Activity: Write out the lines below again, swapping "Paperback" for "Softcover" wherever it occurs and keeping everything else the same.

::::::

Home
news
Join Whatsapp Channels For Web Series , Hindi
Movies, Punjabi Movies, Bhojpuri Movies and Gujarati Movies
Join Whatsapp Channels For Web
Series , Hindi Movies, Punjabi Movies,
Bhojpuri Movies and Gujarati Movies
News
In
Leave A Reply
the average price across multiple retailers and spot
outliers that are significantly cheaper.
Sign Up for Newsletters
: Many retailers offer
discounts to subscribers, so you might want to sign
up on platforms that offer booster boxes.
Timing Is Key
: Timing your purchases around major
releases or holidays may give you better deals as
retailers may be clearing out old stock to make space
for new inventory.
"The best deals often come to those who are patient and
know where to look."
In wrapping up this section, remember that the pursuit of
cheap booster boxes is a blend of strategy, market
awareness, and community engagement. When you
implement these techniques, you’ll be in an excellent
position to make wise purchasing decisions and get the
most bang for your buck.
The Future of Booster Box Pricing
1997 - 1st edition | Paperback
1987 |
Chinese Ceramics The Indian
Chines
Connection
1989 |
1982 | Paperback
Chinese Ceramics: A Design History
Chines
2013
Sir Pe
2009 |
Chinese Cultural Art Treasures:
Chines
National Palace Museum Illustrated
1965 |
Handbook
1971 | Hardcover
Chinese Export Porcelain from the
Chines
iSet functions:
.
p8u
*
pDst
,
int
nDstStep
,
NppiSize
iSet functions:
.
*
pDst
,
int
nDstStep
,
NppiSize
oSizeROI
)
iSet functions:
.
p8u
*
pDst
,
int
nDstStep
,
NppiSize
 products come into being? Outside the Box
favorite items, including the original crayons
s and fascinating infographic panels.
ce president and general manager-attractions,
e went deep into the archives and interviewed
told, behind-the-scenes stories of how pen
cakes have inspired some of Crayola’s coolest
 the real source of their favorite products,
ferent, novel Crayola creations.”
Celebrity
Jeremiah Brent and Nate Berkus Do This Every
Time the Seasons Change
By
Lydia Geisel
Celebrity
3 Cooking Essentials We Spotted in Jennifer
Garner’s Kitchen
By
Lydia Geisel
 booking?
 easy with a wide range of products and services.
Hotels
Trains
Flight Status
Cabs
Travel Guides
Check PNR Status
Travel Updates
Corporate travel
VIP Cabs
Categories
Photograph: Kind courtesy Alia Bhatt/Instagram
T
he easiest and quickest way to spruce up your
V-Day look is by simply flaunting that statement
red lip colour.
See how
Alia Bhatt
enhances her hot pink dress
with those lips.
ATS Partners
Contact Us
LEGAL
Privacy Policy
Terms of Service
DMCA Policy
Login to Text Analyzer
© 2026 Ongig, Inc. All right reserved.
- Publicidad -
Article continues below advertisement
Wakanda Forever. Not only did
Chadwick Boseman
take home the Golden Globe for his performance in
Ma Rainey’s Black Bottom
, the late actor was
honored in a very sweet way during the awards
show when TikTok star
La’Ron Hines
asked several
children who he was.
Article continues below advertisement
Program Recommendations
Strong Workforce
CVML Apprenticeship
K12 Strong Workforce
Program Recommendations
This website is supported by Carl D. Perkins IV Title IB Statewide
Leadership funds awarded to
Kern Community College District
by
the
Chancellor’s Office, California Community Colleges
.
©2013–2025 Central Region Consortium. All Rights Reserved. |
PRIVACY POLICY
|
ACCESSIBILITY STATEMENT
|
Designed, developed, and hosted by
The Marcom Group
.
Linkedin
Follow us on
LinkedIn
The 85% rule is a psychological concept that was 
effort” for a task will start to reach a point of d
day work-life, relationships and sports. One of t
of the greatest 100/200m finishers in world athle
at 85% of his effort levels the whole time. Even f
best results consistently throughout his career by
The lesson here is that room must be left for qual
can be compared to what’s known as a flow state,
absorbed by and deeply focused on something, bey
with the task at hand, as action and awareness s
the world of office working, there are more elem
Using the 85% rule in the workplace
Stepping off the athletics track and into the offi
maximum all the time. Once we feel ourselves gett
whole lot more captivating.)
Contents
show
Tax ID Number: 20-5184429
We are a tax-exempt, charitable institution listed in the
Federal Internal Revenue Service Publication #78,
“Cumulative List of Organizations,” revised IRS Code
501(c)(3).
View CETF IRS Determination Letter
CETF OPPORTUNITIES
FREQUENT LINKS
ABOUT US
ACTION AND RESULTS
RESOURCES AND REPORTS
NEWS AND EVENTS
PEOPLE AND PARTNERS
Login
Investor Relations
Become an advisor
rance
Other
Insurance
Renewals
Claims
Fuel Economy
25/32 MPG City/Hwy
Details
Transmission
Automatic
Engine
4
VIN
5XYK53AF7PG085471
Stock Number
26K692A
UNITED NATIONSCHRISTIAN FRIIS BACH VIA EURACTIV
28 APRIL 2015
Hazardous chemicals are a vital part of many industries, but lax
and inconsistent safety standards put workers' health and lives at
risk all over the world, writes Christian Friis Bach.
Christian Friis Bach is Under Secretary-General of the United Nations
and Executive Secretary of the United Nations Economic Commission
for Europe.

::::::

Problem solution:
Home
news
Join Whatsapp Channels For Web Series , Hindi
Movies, Punjabi Movies, Bhojpuri Movies and Gujarati Movies
Join Whatsapp Channels For Web
Series , Hindi Movies, Punjabi Movies,
Bhojpuri Movies and Gujarati Movies
News
In
Leave A Reply
the average price across multiple retailers and spot
outliers that are significantly cheaper.
Sign Up for Newsletters
: Many retailers offer
discounts to subscribers, so you might want to sign
up on platforms that offer booster boxes.
Timing Is Key
: Timing your purchases around major
releases or holidays may give you better deals as
retailers may be clearing out old stock to make space
for new inventory.
"The best deals often come to those who are patient and
know where to look."
In wrapping up this section, remember that the pursuit of
cheap booster boxes is a blend of strategy, market
awareness, and community engagement. When you
implement these techniques, you’ll be in an excellent
position to make wise purchasing decisions and get the
most bang for your buck.
The Future of Booster Box Pricing
1997 - 1st edition | Softcover
1987 |
Chinese Ceramics The Indian
Chines
Connection
1989 |
1982 | Softcover
Chinese Ceramics: A Design History
Chines
2013
Sir Pe
2009 |
Chinese Cultural Art Treasures:
Chines
National Palace Museum Illustrated
1965 |
Handbook
1971 | Hardcover
Chinese Export Porcelain from the
Chines
iSet functions:
.
p8u
*
pDst
,
int
nDstStep
,
NppiSize
iSet functions:
.
*
pDst
,
int
nDstStep
,
NppiSize
oSizeROI
)
iSet functions:
.
p8u
*
pDst
,
int
nDstStep
,
NppiSize
 products come into being? Outside the Box
favorite items, including the original crayons
s and fascinating infographic panels.
ce president and general manager-attractions,
e went deep into the archives and interviewed
told, behind-the-scenes stories of how pen
cakes have inspired some of Crayola’s coolest
 the real source of their favorite products,
ferent, novel Crayola creations.”
Celebrity
Jeremiah Brent and Nate Berkus Do This Every
Time the Seasons Change
By
Lydia Geisel
Celebrity
3 Cooking Essentials We Spotted in Jennifer
Garner’s Kitchen
By
Lydia Geisel
 booking?
 easy with a wide range of products and services.
Hotels
Trains
Flight Status
Cabs
Travel Guides
Check PNR Status
Travel Updates
Corporate travel
VIP Cabs
Categories
Photograph: Kind courtesy Alia Bhatt/Instagram
T
he easiest and quickest way to spruce up your
V-Day look is by simply flaunting that statement
red lip colour.
See how
Alia Bhatt
enhances her hot pink dress
with those lips.
ATS Partners
Contact Us
LEGAL
Privacy Policy
Terms of Service
DMCA Policy
Login to Text Analyzer
© 2026 Ongig, Inc. All right reserved.
- Publicidad -
Article continues below advertisement
Wakanda Forever. Not only did
Chadwick Boseman
take home the Golden Globe for his performance in
Ma Rainey’s Black Bottom
, the late actor was
honored in a very sweet way during the awards
show when TikTok star
La’Ron Hines
asked several
children who he was.
Article continues below advertisement
Program Recommendations
Strong Workforce
CVML Apprenticeship
K12 Strong Workforce
Program Recommendations
This website is supported by Carl D. Perkins IV Title IB Statewide
Leadership funds awarded to
Kern Community College District
by
the
Chancellor’s Office, California Community Colleges
.
©2013–2025 Central Region Consortium. All Rights Reserved. |
PRIVACY POLICY
|
ACCESSIBILITY STATEMENT
|
Designed, developed, and hosted by
The Marcom Group
.
Linkedin
Follow us on
LinkedIn
The 85% rule is a psychological concept that was 
effort” for a task will start to reach a point of d
day work-life, relationships and sports. One of t
of the greatest 100/200m finishers in world athle
at 85% of his effort levels the whole time. Even f
best results consistently throughout his career by
The lesson here is that room must be left for qual
can be compared to what’s known as a flow state,
absorbed by and deeply focused on something, bey
with the task at hand, as action and awareness s
the world of office working, there are more elem
Using the 85% rule in the workplace
Stepping off the athletics track and into the offi
maximum all the time. Once we feel ourselves gett
whole lot more captivating.)
Contents
show
Tax ID Number: 20-5184429
We are a tax-exempt, charitable institution listed in the
Federal Internal Revenue Service Publication #78,
“Cumulative List of Organizations,” revised IRS Code
501(c)(3).
View CETF IRS Determination Letter
CETF OPPORTUNITIES
FREQUENT LINKS
ABOUT US
ACTION AND RESULTS
RESOURCES AND REPORTS
NEWS AND EVENTS
PEOPLE AND PARTNERS
Login
Investor Relations
Become an advisor
rance
Other
Insurance
Renewals
Claims
Fuel Economy
25/32 MPG City/Hwy
Details
Transmission
Automatic
Engine
4
VIN
5XYK53AF7PG085471
Stock Number
26K692A
UNITED NATIONSCHRISTIAN FRIIS BACH VIA EURACTIV
28 APRIL 2015
Hazardous chemicals are a vital part of many industries, but lax
and inconsistent safety standards put workers' health and lives at
risk all over the world, writes Christian Friis Bach.
Christian Friis Bach is Under Secretary-General of the United Nations
and Executive Secretary of the United Nations Economic Commission
for Europe.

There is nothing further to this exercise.